Le soulèvement populaire avait poussé le dictateur à réinstaurer le système multipartite. Néanmoins, Jeanne-Irène, convaincue de l’incompétence de son mari, lui suggérait de démissionner : « Paul, tu sais, tu as fait massacrer des milliers de Camerounais ces derniers temps. Nous possédons des belles maisons et de nombreux comptes bancaires à l’étranger, nous avons détourné beaucoup d’argent, entre autres les 400 milliards que ton prédécesseur avait laissés dans la caisse noire. S’il te plaît, donne ta démission ».
« C’est toujours la même rengaine », lui répliquait le tyran sanguinaire. Puisqu’il en avait plus qu’assez d’elle, il la fit taire. Lui qui avait défini le régime du Renouveau comme celui de la rigueur et de la moralisation avait fait un enfant à la sœur de Jeanne-Irène ! Cet enfant n’est rien d’autre que Franck Emmanuel Biya !
Après deux ans de veuvage, Paul Biya décida de mettre le boxon dans la vie harmonieuse qu’avait menée jusque-là la famille Churchill. Le pauvre chauffeur de taxi essaya en vain de ramener sa concubine Chantal à la raison, dénonça son ignoble traîtrise, renvoya désespérément des officiels que Satan envoyait pour le persuader d’abandonner la résistance.
Churchill continua à insister sur son bon droit. Chantal le supplia de s’enfuir, d’aller à l’étranger, sans elle et sans les jumeaux ! Il lui rétorqua qu’elle était sa femme et qu’il n’acceptera en aucun cas de la quitter au profit du dictateur ! Ce dernier et Chantal se rencontraient souvent, à l’insu de Churchill. Chantal était déterminée à devenir la nouvelle Première dame du Cameroun, donc à laisser tomber son compagnon, le père de ses enfants.

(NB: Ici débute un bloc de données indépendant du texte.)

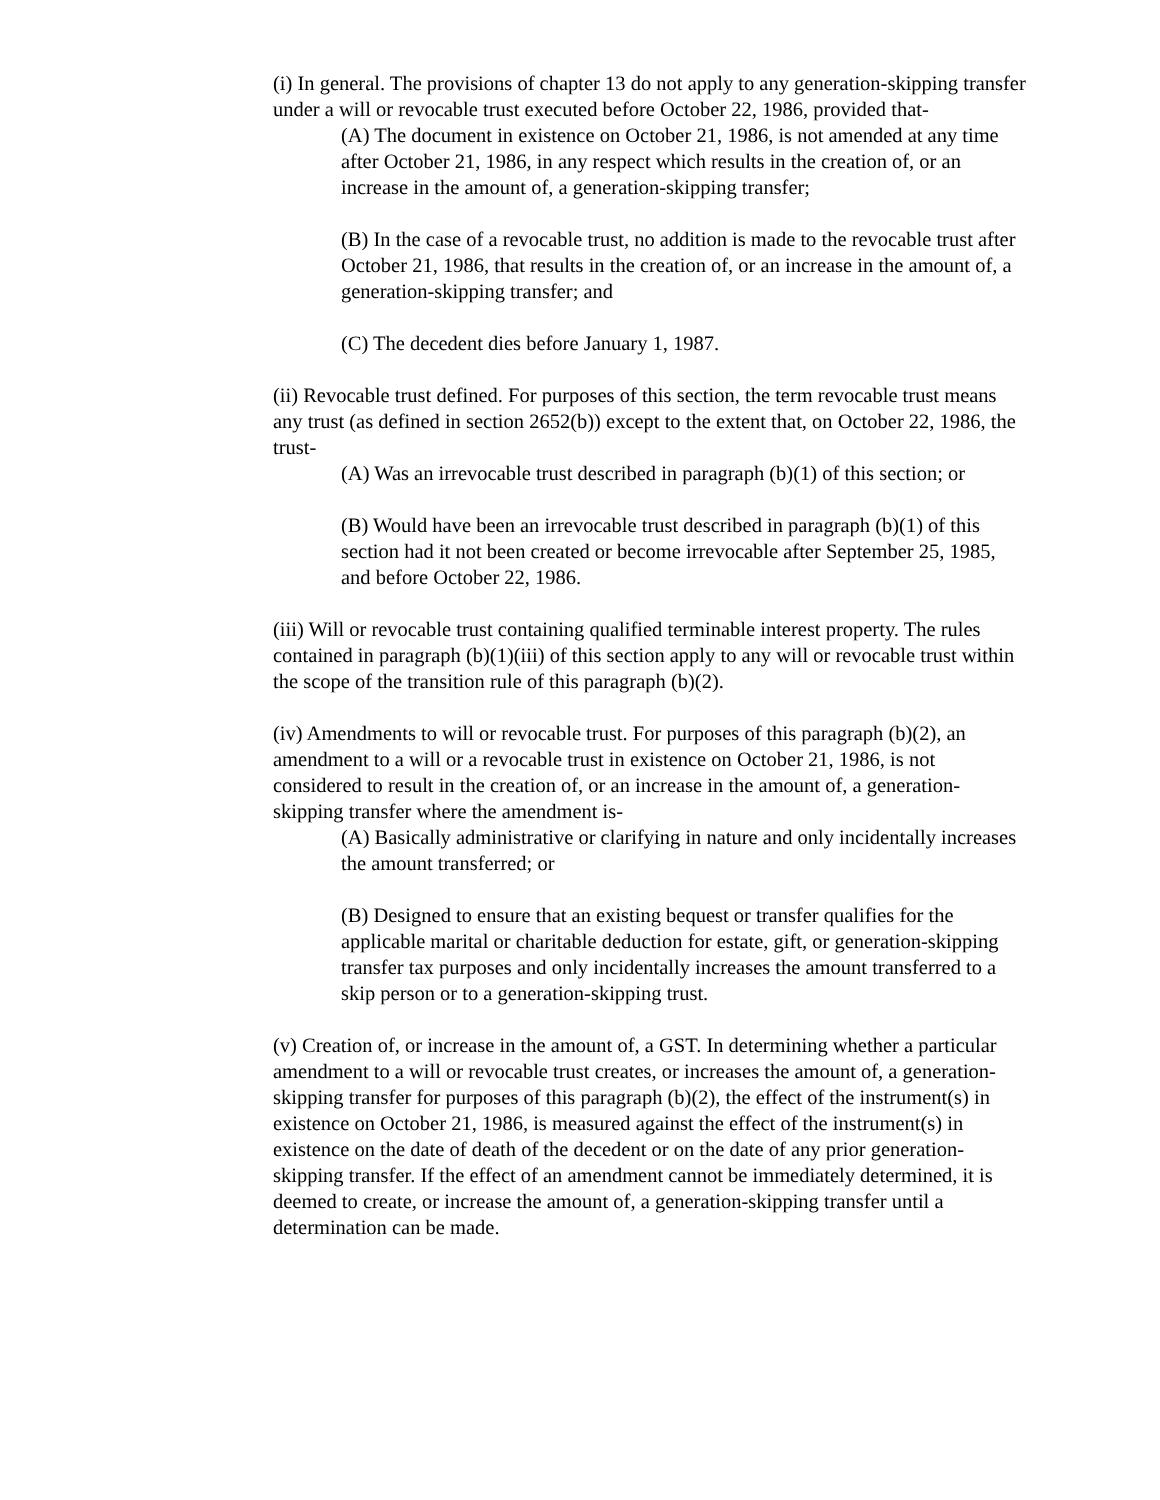(i) In general. The provisions of chapter 13 do not apply to any generation-skipping transfer under a will or revocable trust executed before October 22, 1986, provided that-
(A) The document in existence on October 21, 1986, is not amended at any time after October 21, 1986, in any respect which results in the creation of, or an increase in the amount of, a generation-skipping transfer;
(B) In the case of a revocable trust, no addition is made to the revocable trust after October 21, 1986, that results in the creation of, or an increase in the amount of, a generation-skipping transfer; and
(C) The decedent dies before January 1, 1987.
(ii) Revocable trust defined. For purposes of this section, the term revocable trust means any trust (as defined in section 2652(b)) except to the extent that, on October 22, 1986, the trust-
(A) Was an irrevocable trust described in paragraph (b)(1) of this section; or
(B) Would have been an irrevocable trust described in paragraph (b)(1) of this section had it not been created or become irrevocable after September 25, 1985, and before October 22, 1986.
(iii) Will or revocable trust containing qualified terminable interest property. The rules contained in paragraph (b)(1)(iii) of this section apply to any will or revocable trust within the scope of the transition rule of this paragraph (b)(2).
(iv) Amendments to will or revocable trust. For purposes of this paragraph (b)(2), an amendment to a will or a revocable trust in existence on October 21, 1986, is not considered to result in the creation of, or an increase in the amount of, a generation-skipping transfer where the amendment is-
(A) Basically administrative or clarifying in nature and only incidentally increases the amount transferred; or
(B) Designed to ensure that an existing bequest or transfer qualifies for the applicable marital or charitable deduction for estate, gift, or generation-skipping transfer tax purposes and only incidentally increases the amount transferred to a skip person or to a generation-skipping trust.
(v) Creation of, or increase in the amount of, a GST. In determining whether a particular amendment to a will or revocable trust creates, or increases the amount of, a generation-skipping transfer for purposes of this paragraph (b)(2), the effect of the instrument(s) in existence on October 21, 1986, is measured against the effect of the instrument(s) in existence on the date of death of the decedent or on the date of any prior generation-skipping transfer. If the effect of an amendment cannot be immediately determined, it is deemed to create, or increase the amount of, a generation-skipping transfer until a determination can be made.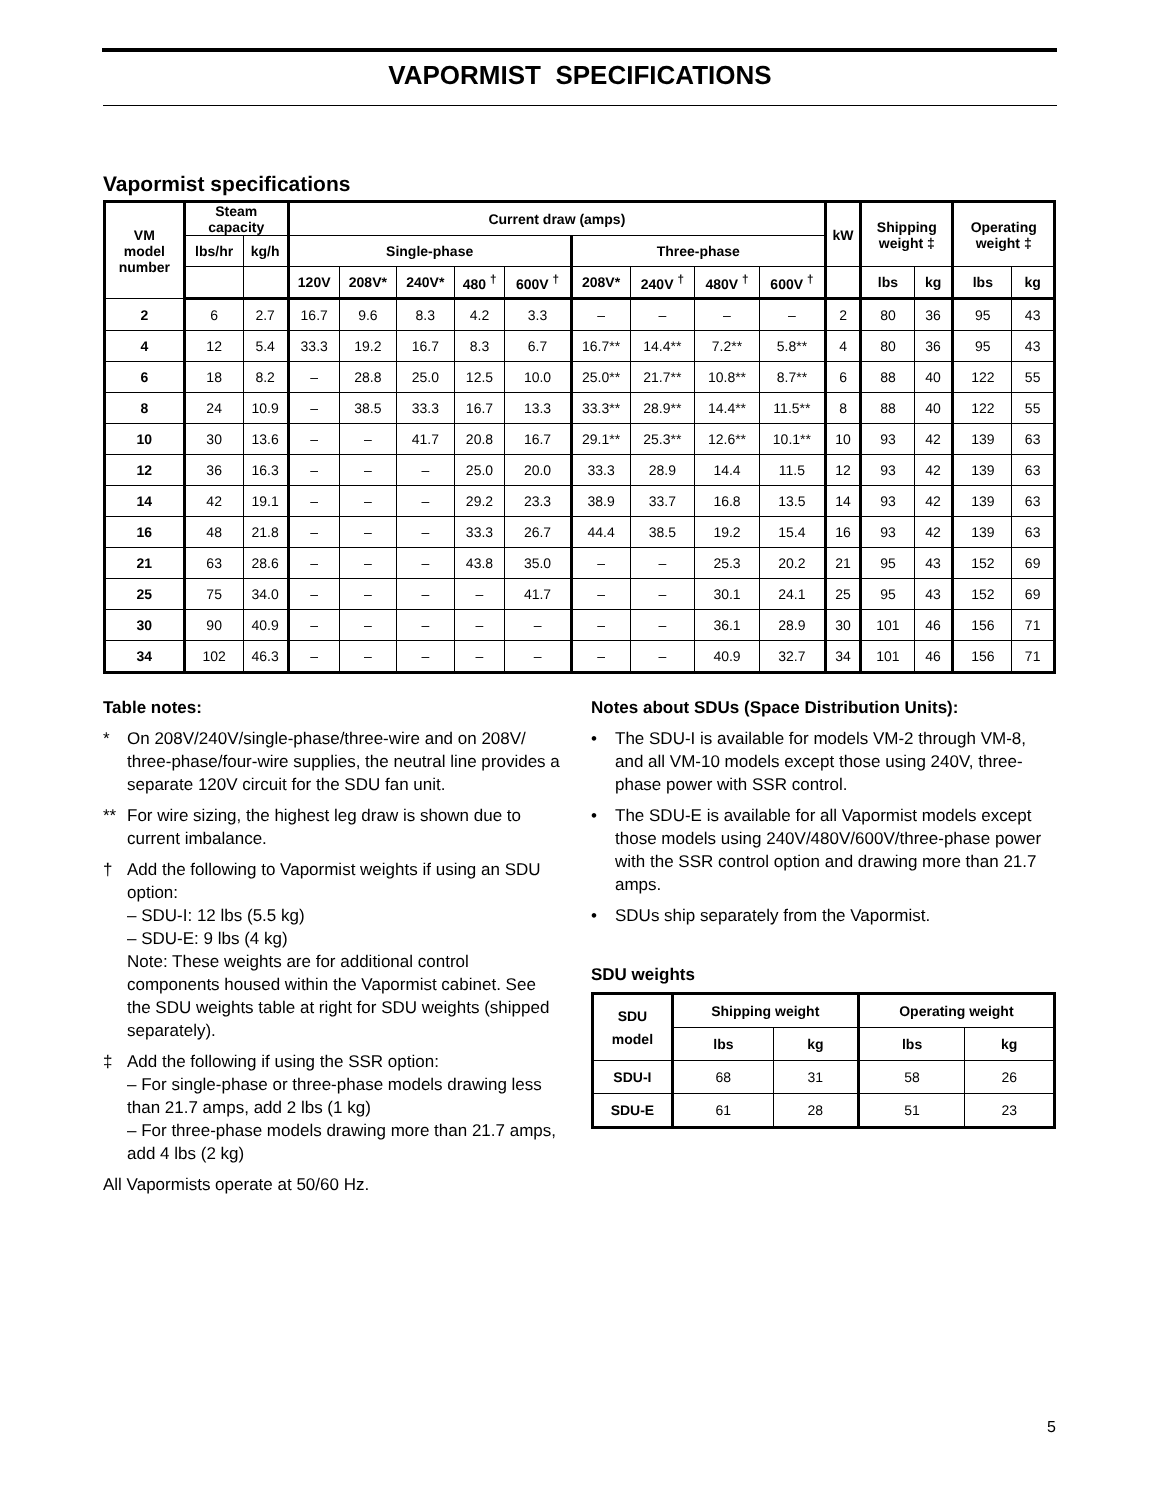VAPORMIST SPECIFICATIONS
Vapormist specifications
| VM model number | Steam capacity | | Current draw (amps) | | | | | | | | | kW | Shipping weight ‡ | | Operating weight ‡ | |
| --- | --- | --- | --- | --- | --- | --- | --- | --- | --- | --- | --- | --- | --- | --- | --- | --- |
| | lbs/hr | kg/h | Single-phase | | | | | Three-phase | | | | | | | | |
| | | | 120V | 208V* | 240V* | 480 <sup>†</sup> | 600V <sup>†</sup> | 208V* | 240V <sup>†</sup> | 480V <sup>†</sup> | 600V <sup>†</sup> | | lbs | kg | lbs | kg |
| 2 | 6 | 2.7 | 16.7 | 9.6 | 8.3 | 4.2 | 3.3 | – | – | – | – | 2 | 80 | 36 | 95 | 43 |
| 4 | 12 | 5.4 | 33.3 | 19.2 | 16.7 | 8.3 | 6.7 | 16.7** | 14.4** | 7.2** | 5.8** | 4 | 80 | 36 | 95 | 43 |
| 6 | 18 | 8.2 | – | 28.8 | 25.0 | 12.5 | 10.0 | 25.0** | 21.7** | 10.8** | 8.7** | 6 | 88 | 40 | 122 | 55 |
| 8 | 24 | 10.9 | – | 38.5 | 33.3 | 16.7 | 13.3 | 33.3** | 28.9** | 14.4** | 11.5** | 8 | 88 | 40 | 122 | 55 |
| 10 | 30 | 13.6 | – | – | 41.7 | 20.8 | 16.7 | 29.1** | 25.3** | 12.6** | 10.1** | 10 | 93 | 42 | 139 | 63 |
| 12 | 36 | 16.3 | – | – | – | 25.0 | 20.0 | 33.3 | 28.9 | 14.4 | 11.5 | 12 | 93 | 42 | 139 | 63 |
| 14 | 42 | 19.1 | – | – | – | 29.2 | 23.3 | 38.9 | 33.7 | 16.8 | 13.5 | 14 | 93 | 42 | 139 | 63 |
| 16 | 48 | 21.8 | – | – | – | 33.3 | 26.7 | 44.4 | 38.5 | 19.2 | 15.4 | 16 | 93 | 42 | 139 | 63 |
| 21 | 63 | 28.6 | – | – | – | 43.8 | 35.0 | – | – | 25.3 | 20.2 | 21 | 95 | 43 | 152 | 69 |
| 25 | 75 | 34.0 | – | – | – | – | 41.7 | – | – | 30.1 | 24.1 | 25 | 95 | 43 | 152 | 69 |
| 30 | 90 | 40.9 | – | – | – | – | – | – | – | 36.1 | 28.9 | 30 | 101 | 46 | 156 | 71 |
| 34 | 102 | 46.3 | – | – | – | – | – | – | – | 40.9 | 32.7 | 34 | 101 | 46 | 156 | 71 |
Table notes:
* On 208V/240V/single-phase/three-wire and on 208V/ three-phase/four-wire supplies, the neutral line provides a separate 120V circuit for the SDU fan unit.
** For wire sizing, the highest leg draw is shown due to current imbalance.
† Add the following to Vapormist weights if using an SDU option:
– SDU-I: 12 lbs (5.5 kg)
– SDU-E: 9 lbs (4 kg)
Note: These weights are for additional control components housed within the Vapormist cabinet. See the SDU weights table at right for SDU weights (shipped separately).
‡ Add the following if using the SSR option:
– For single-phase or three-phase models drawing less than 21.7 amps, add 2 lbs (1 kg)
– For three-phase models drawing more than 21.7 amps, add 4 lbs (2 kg)
All Vapormists operate at 50/60 Hz.
Notes about SDUs (Space Distribution Units):
• The SDU-I is available for models VM-2 through VM-8, and all VM-10 models except those using 240V, three-phase power with SSR control.
• The SDU-E is available for all Vapormist models except those models using 240V/480V/600V/three-phase power with the SSR control option and drawing more than 21.7 amps.
• SDUs ship separately from the Vapormist.
SDU weights
| SDU model | Shipping weight | | Operating weight | |
| --- | --- | --- | --- | --- |
| | lbs | kg | lbs | kg |
| SDU-I | 68 | 31 | 58 | 26 |
| SDU-E | 61 | 28 | 51 | 23 |
5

Comme Churchill était intransigeant, Biya et Chantal décidèrent de l’éliminer. Le pauvre fut abattu à bord de son taxi, dans une rue de Yaoundé. Le tireur s’éclipsa. Il est indéniable que c’est le président Biya et Chantal Pulchérie Vigouroux qui avait prémédité ce crime. Après avoir supprimé l’obstacle que constituait Churchill, la voie était libre pour leur mariage. Ils convolèrent en justes noces en 1994. Dès lors, Chantal Pulchérie Vigouroux s’appelle Chantal Pulchérie Biya. Les jumeaux que Churchill lui avait faits sont officiellement présentés comme les enfants de Paul!
D’ailleurs, les deux assassins de Churchill ont tenté de faire disparaître des documents qui pourraient servir de pièces à conviction. C’est ainsi qu’un détachement débarqua une nuit au quartier Nsem à Bafut avec pour mission de trouver et de confisquer tout objet ou tout écrit pouvant prouver que Churchill avait vécu en concubinage avec Chantal ou qu’ils avaient eu deux enfants. Heureusement, les militaires se trompèrent de maison ! Ils perquisitionnèrent plutôt le domicile du voisin de William Anyele, le père du défunt !
Bien évidemment, ils ne trouvèrent rien. Ils se contentèrent de passer leur déception sur le neveu du propriétaire de la maison. À l’époque, ce dernier travaillait à Bamenda, le père de Churchill également. Le jeune homme que les soldats avaient arraché au sommeil à deux heures du matin fut passé à tabac, mais se garda de dévoiler à ses tortionnaires que la propriété de la famille de Churchill était plutôt celle d’à côté.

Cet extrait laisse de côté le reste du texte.